- **EXTRACTED DATA**:
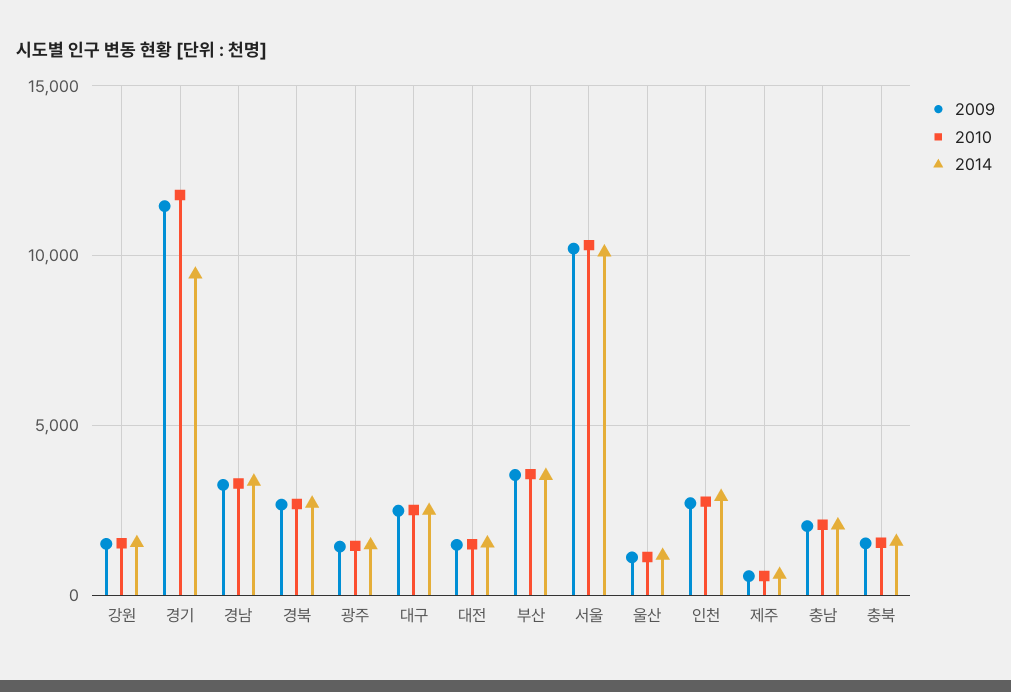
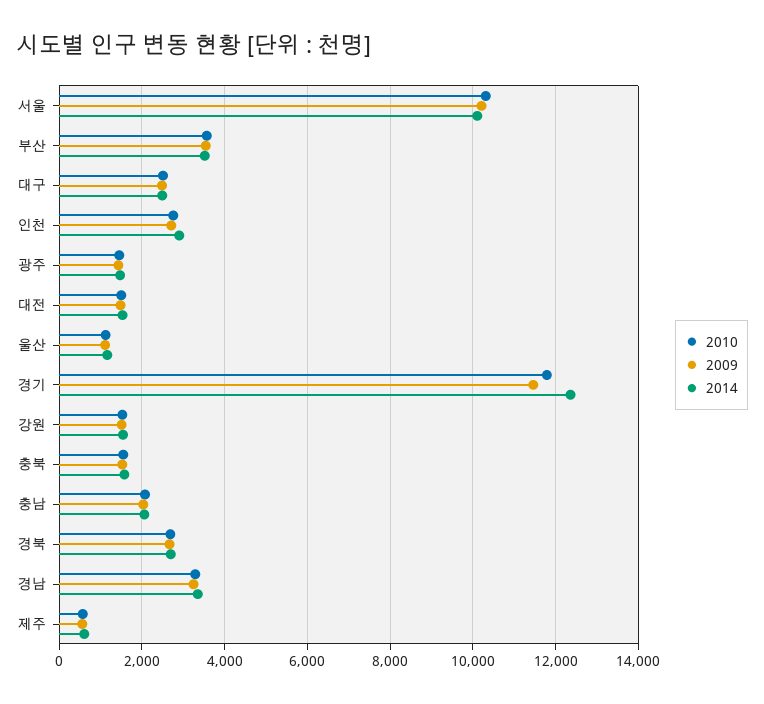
2014, 경기: 9500 -> 12400

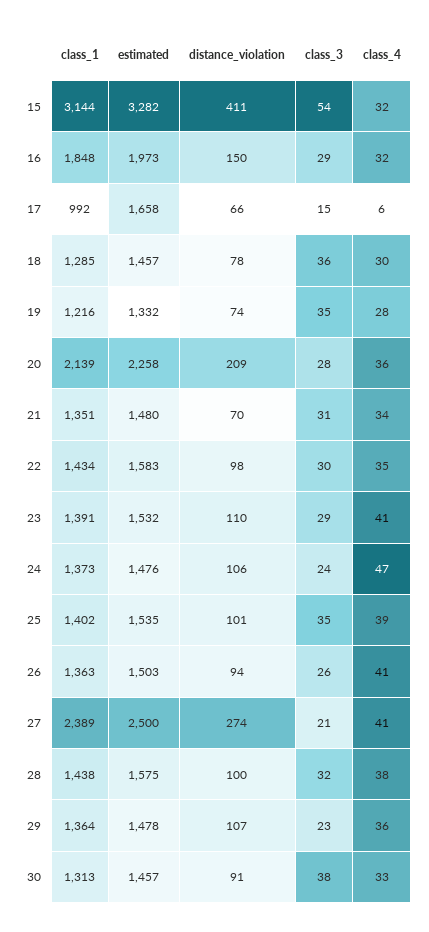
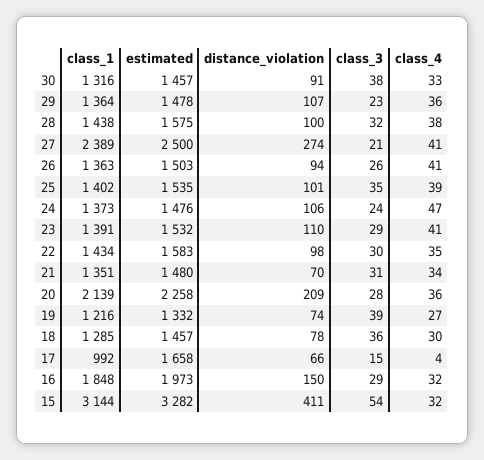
class_4, 17: 6 -> 4
class_3, 19: 35 -> 39
class_4, 19: 28 -> 27
class_1, 30: 1313 -> 1316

- **THE TASK**: The whole listing must be transcribed exactly. No pictures belong in the copy.

- **RESPONSE BOX**:
2014, 경기: 9500 -> 12400

class_4, 17: 6 -> 4
class_3, 19: 35 -> 39
class_4, 19: 28 -> 27
class_1, 30: 1313 -> 1316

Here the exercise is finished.